**EXERCISE DETAILS**
Only a number is expected here: the count of lines in the data that contain "sculls".

**GIVEN INFORMATION**
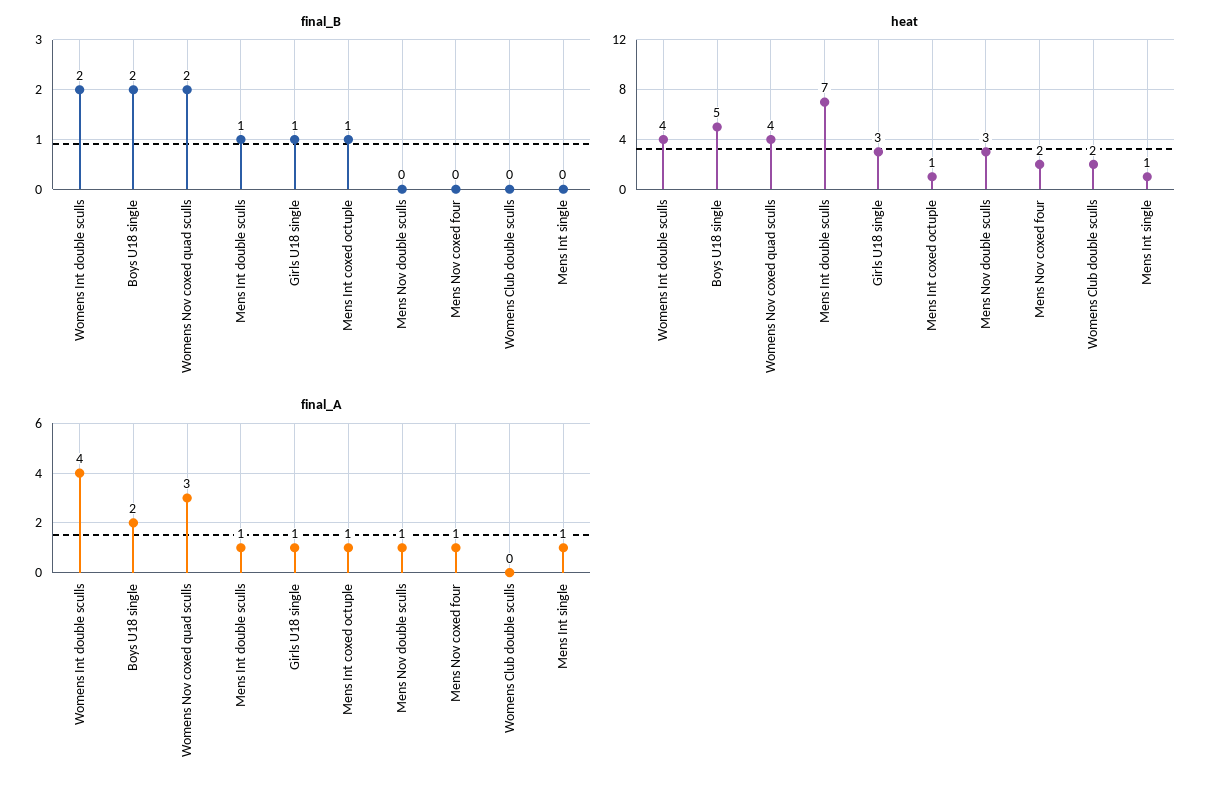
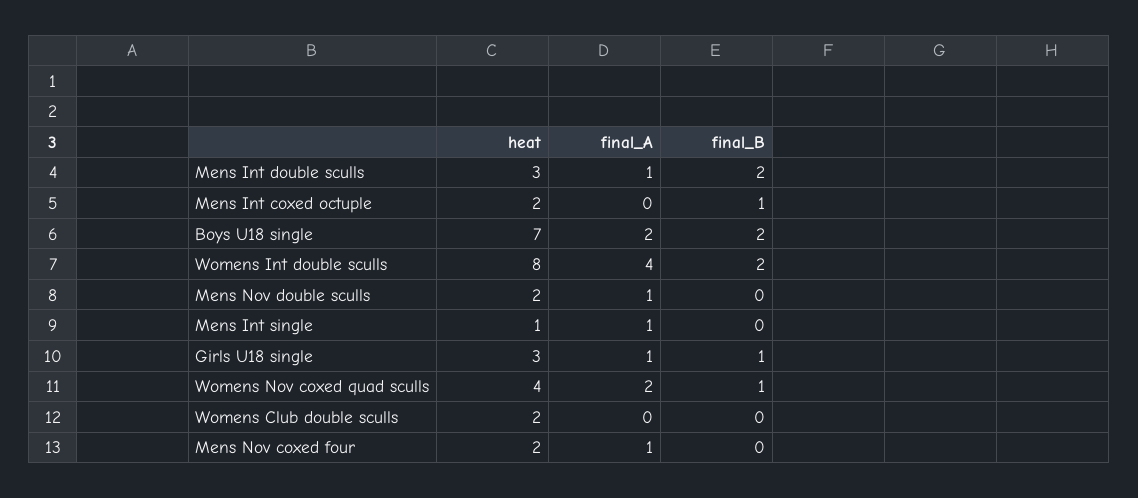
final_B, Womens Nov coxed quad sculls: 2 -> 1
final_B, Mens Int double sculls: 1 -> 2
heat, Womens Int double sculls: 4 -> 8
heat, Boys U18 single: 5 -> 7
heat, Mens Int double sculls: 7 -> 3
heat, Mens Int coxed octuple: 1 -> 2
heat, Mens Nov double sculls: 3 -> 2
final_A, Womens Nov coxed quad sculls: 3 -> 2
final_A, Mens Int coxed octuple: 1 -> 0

* * *

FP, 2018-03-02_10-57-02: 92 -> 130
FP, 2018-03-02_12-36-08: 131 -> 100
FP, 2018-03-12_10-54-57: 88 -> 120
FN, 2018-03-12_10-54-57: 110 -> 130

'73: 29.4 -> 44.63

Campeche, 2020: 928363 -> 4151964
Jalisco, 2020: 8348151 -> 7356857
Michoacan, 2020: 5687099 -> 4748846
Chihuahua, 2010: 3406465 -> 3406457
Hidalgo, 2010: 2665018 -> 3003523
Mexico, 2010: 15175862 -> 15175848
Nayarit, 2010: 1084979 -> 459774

---

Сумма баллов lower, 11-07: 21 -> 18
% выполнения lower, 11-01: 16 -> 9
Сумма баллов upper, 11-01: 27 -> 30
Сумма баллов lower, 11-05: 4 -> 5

**ANSWER TO THIS TASK**
6